> [Problem to solve]
Answer these questions using the book recommendations below.
1. In If Books Could Kill, what new kind of book does the favorite author decide to write?
2. Who does Mikey Hartford have to attend summer camp with?
3. At what event is Harriet's stepfather murdered?

The best part is that another holiday-themed, enemies-to-lovers book is coming from Carter in October of this year (and I, for one, can’t wait).

Kate Eberle, If Books Could Kill
More thriller and less cozy mystery, If Books Could Kill is a wild, hilarious romp about a romance reader who makes a throwaway wish to live in her favorite author’s next novel…and gets exactly that, except her favorite author has decided to try her hand at something new. A thriller.
Part Ashley Poston and part James Bond (two things shouldn’t go together, but, as Eberle proves, absolutely does), the book follows Roxie on her unexpected journey as she tries to stay alive. Joined by a mild-manner professor, the two struggle to stay alive while (of course) falling in love.

Bellamy Rose, Pomona Afton Can So Solve A Murder
What do you get if you take one Upper East Side heiress, one dead (murdered) grandmother, a bunch of frozen assets (a bunch meaning millions and millions of dollars’ worth), and a very, very attractive man? The answer, obviously, is a murder mystery…the fact that our amateur detectives fall in love while they’re solving it is just a bonus.
Pomona has shades of Alexis Rose (IYKYK) which means that while she’s occasionally too much, she’s always hilarious—and underneath it all, she has a genuine, well-meaning heart.

Nicolas DiDomizio, A Murder Most Camp
When the parents of a spoiled nepo baby Mikey Hartford threaten to take away his inheritance unless he gets his life together and “does some good,” he’s forced to attend summer camp with his twelve-year-old aunt to help her come out of her shell.
What was supposed to be a character-building summer where he proves to his parents he’s not as worthless as they say turns into something else entirely when Mikey’s group of preteens drag him into a decade-old camp disappearance. Suddenly, Mikey finds himself investigating a very real cold case alongside a camp lifeguard who is, obviously, infuriatingly handsome. (Side note, but what is it about a rich-person-losing-their-inheritance situation that lends itself so well to murder mysteries?)

Liz Lawson, It Happened One Murder
Is it uncouth to include your own book on a list like this? Perhaps, but it’s my adult debut and I’m extremely excited about it, so hopefully you’ll forgive me.
Described as Only Murders in the Building meets Katherine Center, It Happened One Murder follows Harriet, a journalist who recently slunk back to New Jersey after losing her dream job in New York City. When her (very evil) stepfather is murdered at her ridiculously extravagant birthday party and the head catering chef is blamed, Harriet reluctantly teams up with the man she ghosted eight years ago (who still hasn’t forgiven her) to figure out who actually did it.
Do they fall in love along the way? I doubt I’m spoiling anything when I say: of course they do.

> [Available data]
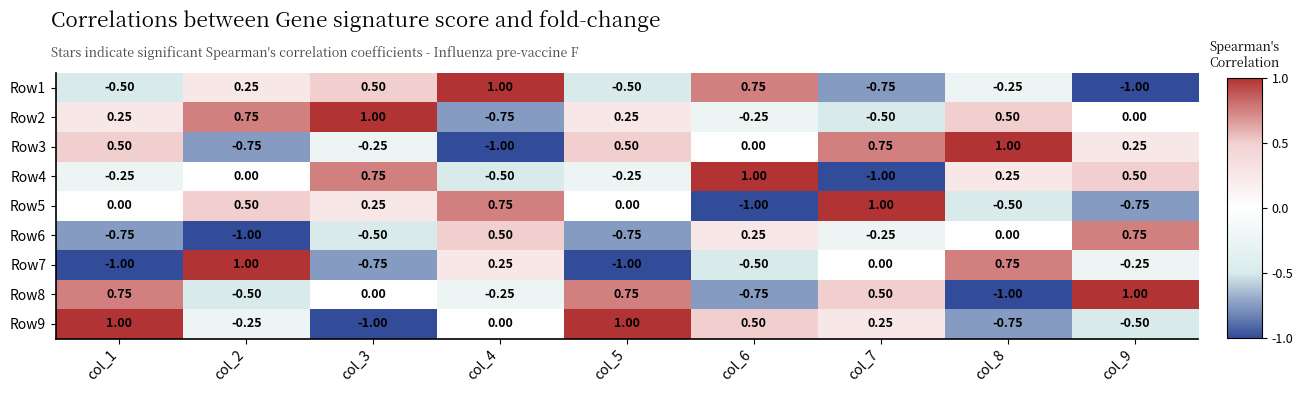

Is the value of Row9 at col_6 greater than the value of Row8 at col_3?

Yes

> [Output below]
1. A thriller.
2. His twelve-year-old aunt.
3. At Harriet's birthday party.